:: Exercises to complete ::
(A) List every person named in the comment thread below.
(B) In the comment thread below, what does the commenter say New Orleans may be by this time tomorrow?
(C) For each statement, say whether it agrees with the comment thread below, and quote the words that decide it: (i) Google has applied a similar filter on request. (ii) Chris Mooney described the scenario in a New York Times article. (iii) The device mentioned could be applied to only one ear.

The SNS don't mince their words, do they? Especially on Rove and his machinations. I hope the 'August Republicans' you've been appealing to of late get to read it.
Make sure they do. At least you *can* lead a horse to water...
On that chinese meme-blocker, I might add that Google has also applied a similar filter 'on request'. (Meanwhile, as we type, it flows up all around...). If anyone wants to be subversive, check out adopt a blogger
@Stefan, I would suggest that the device you refer us to could be applied to either ear if the wonders of double sided printing were invoked.
(PS: you need to get yourself a blog before you get hauled in for e-vagrancy! .. hmm, in light of what DB pointed out, that's not as funny as it might be)
I'm surprised that Dave didn't take a moment to note another bit of Brinnish prognostication (in Earth) close to coming horribly true.
It looks like there is an excellent chance that New Orleans will, by this time tomorrow, be a rather filthy lake.
By interesting coincidence, "Republican War on Science" author Chris Mooney described the scenario in an American Prospect article a few months back:
http://www.prospect.org/web/page.ww?section=root&name=ViewWeb&articleId=9754
P.S.

:: Collected data ::
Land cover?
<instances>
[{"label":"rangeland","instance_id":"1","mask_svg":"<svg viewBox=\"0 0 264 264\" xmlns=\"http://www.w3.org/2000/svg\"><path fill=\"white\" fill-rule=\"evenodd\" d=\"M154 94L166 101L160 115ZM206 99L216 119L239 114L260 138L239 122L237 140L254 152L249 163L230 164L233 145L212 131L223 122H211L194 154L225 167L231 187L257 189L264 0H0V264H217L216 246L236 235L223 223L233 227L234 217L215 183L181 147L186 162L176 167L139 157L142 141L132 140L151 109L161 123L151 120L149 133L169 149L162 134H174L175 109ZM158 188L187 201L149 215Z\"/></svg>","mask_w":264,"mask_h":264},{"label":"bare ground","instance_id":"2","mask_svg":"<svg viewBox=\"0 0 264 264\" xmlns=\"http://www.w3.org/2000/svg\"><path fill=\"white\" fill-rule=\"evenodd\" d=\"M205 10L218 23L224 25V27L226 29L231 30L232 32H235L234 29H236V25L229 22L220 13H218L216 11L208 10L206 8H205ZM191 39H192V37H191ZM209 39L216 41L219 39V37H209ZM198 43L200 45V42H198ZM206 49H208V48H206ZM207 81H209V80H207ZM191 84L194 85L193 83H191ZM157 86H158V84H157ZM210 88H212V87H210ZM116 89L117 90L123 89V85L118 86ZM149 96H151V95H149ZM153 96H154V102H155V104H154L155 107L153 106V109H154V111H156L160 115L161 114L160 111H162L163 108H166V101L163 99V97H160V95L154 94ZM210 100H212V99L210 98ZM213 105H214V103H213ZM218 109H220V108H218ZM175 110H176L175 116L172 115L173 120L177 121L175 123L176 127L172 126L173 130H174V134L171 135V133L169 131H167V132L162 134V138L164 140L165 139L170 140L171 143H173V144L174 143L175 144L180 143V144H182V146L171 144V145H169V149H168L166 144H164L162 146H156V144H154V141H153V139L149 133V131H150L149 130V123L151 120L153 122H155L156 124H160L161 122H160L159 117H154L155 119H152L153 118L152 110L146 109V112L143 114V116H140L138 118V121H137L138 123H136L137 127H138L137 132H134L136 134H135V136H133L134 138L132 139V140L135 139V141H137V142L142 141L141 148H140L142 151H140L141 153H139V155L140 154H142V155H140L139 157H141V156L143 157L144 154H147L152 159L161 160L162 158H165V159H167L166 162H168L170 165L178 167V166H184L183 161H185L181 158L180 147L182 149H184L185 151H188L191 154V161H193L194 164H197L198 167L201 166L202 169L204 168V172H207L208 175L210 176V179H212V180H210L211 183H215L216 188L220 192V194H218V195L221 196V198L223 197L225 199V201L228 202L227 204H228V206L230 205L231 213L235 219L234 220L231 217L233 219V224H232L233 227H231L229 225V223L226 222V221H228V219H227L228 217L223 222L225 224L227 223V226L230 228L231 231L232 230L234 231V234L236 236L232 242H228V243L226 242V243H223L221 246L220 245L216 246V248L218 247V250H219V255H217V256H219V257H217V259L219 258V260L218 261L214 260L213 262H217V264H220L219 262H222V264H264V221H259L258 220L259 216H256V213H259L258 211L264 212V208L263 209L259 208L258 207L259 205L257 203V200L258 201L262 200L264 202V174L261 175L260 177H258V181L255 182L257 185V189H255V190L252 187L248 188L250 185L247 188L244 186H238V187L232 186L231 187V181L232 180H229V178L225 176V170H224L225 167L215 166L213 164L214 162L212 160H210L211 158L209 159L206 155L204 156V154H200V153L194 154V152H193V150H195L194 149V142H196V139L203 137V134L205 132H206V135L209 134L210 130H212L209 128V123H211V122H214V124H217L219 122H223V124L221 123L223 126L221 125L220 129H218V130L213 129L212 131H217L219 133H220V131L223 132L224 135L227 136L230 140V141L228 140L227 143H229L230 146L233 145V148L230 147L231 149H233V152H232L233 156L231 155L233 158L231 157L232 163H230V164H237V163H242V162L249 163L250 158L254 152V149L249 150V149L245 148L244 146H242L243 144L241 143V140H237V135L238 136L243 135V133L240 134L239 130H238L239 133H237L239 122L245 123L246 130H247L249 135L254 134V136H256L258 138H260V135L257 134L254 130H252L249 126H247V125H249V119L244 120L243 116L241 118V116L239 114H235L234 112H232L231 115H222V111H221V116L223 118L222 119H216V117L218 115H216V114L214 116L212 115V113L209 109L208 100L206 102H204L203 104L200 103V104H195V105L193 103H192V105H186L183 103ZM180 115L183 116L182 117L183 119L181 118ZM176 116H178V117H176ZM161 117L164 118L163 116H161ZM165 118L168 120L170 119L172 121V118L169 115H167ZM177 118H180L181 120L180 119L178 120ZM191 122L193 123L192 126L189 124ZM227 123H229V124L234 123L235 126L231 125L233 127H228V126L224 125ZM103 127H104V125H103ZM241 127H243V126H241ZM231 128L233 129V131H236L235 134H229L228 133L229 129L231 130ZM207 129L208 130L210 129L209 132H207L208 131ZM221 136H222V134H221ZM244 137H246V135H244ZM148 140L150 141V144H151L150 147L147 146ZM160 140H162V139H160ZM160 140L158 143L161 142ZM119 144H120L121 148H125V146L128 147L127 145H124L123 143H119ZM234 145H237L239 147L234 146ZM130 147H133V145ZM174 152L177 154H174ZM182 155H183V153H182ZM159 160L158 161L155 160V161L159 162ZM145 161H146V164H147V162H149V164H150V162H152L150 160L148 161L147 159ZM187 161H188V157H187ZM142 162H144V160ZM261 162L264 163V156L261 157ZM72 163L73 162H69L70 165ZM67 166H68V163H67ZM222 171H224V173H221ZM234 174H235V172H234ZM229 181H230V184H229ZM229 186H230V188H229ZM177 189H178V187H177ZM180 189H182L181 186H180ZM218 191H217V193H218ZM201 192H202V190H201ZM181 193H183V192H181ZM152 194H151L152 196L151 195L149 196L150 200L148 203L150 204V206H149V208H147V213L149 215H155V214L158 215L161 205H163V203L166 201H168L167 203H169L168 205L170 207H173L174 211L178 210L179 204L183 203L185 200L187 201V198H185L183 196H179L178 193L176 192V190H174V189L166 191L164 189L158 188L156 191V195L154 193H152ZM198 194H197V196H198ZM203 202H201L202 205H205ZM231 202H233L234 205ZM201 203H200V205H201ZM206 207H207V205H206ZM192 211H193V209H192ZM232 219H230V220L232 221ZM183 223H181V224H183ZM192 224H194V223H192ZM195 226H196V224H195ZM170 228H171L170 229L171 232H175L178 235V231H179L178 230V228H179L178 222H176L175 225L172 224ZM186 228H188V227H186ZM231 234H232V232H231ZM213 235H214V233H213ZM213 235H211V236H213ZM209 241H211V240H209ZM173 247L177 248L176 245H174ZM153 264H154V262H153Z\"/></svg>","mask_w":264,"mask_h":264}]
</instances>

:: Answers to the tasks ::
(A) Rove, Stefan, DB, Dave, Chris Mooney

(B) A rather filthy lake.

(C)
(i) Yes: "Google has also applied a similar filter 'on request'"
(ii) No: "described the scenario in an American Prospect article a few months back"
(iii) No: "could be applied to either ear if the wonders of double sided printing were invoked"